Riley has clearly delved deeply into the subject, and his methodical examination of the relevant academic literature on wages and immigration is comfortingly comprehensive. In particular, I was glad to see that Riley engaged, at length, with the work of Harvard’s George Borjas, whose sterling reputation as a leading economist has made him the most compelling advocate for tighter borders. Borjas has found that immigration decreases the wages of unskilled native laborers by about 9 percent. That is indeed a negative impact, and if you’re one of those unskilled laborers, reason enough to advocate for closed borders. But the generally crude and sensationalistic publicization of Borjas’s findings tend to leave out other portions of his conclusions that rather complicate the picture. Riley, who’s read Borjas’s work closely, teases them out.

First, Borjas has found that immigration increases America’s gross domestic product by $22 billion a year. In other words, though immigration does hurt the worst-off, it has a net positive impact on the American economy. Second, Riley peers into the methodology Borjas uses and finds that the game is a bit rigged: Borjas assumes that physical capital is fixed: That the number and size of employers in the country is constant, and that the immigrants are consistently suitable replacements for native wrokers. That’s a questionable assumption at best. In general, when there are more workers and labor is cheaper, companies, for better or worse, employ more people in labor-intensive jobs: They have immigrants pick tomatoes, where they might otherwise use a machine or move the operation to Guatemala. The number of jobs changes as a result of the number of workers. When, in a later paper, Borjas allowed capital to adjust to immigration, he found the negative effect on unskilled wages had dropped to 4 percent.

Riley also looks into the work of Giovanni Peri, an economist at the University of California at Davis, who analyzed employment data in California and found that immigration increases the wages of almost all workers (though unskilled workers see the lowest gains). Peri’s work argues, essentially, that the traditional understanding of immigrant labor is awry: Broadly speaking, immigrants don’t just compete with native labor, they also complement it. They fill out industries, in other words, that wouldn’t exist without immigrants. To put it simply, if there were no Chinese immigrants, the result would not be Chinese restaurants staffed mainly by native Iowans: You wouldn’t have many Chinese restaurants at all, and folks who like Chinese food would eat at home more often. Additionally, you’d have more native workers laboring for low wages at the bottom of the occupational ladder rather than being pushed up into management and supervisory roles, as happens now. That’s not to say there’s no competition — there certainly is some — but Peri finds it’s outweighed by complementary labor, and thus immigration helps wages in the aggregate.

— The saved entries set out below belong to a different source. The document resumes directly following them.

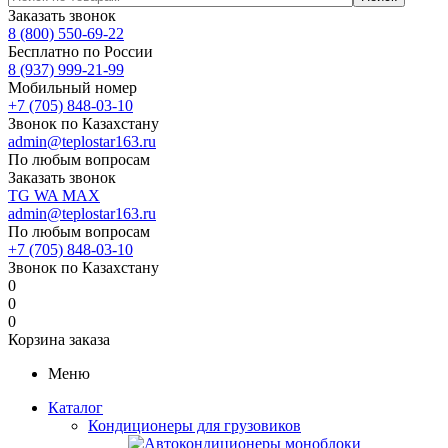
Заказать звонок
8 (800) 550-69-22
Бесплатно по России
8 (937) 999-21-99
Мобильный номер
+7 (705) 848-03-10
Звонок по Казахстану
admin@teplostar163.ru
По любым вопросам
Заказать звонок
TG
WA
MAX
admin@teplostar163.ru
По любым вопросам
+7 (705) 848-03-10
Звонок по Казахстану
0
0
0
Корзина заказа
Меню
Каталог
Кондиционеры для грузовиков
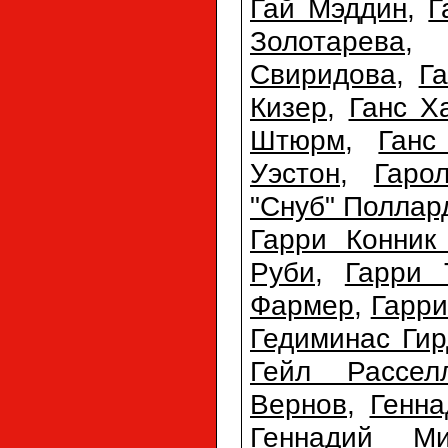
Гай Мэддин
,
Г
Золотарева
Свиридова
,
Г
Кизер
,
Ганс Х
Штюрм
,
Ганс
Уэстон
,
Гаро
"Снуб" Поллар
Гарри Конник
Руби
,
Гарри 
Фармер
,
Гарри
Гедиминас Гир
Гейл Рассел
Вернов
,
Генна
Геннадий Ми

Moreover, whichever estimates you believe, the effects of immigration on native laborers are small, and if your concern is really the conditions of the worst-off, there are much more direct ways to help them (universal health care would be a good start). As Riley persuasively argues, however, the positive effects of immigration on the wages of immigrants are huge. That’s why immigrants choose what is, in many cases, an awful, lonesome, and frequently undignified life hundreds or thousands of miles from their families. For them, America is, as Reagan once put it, a shining city on a hill, and even a harsh existence in its shadows is bright with opportunity.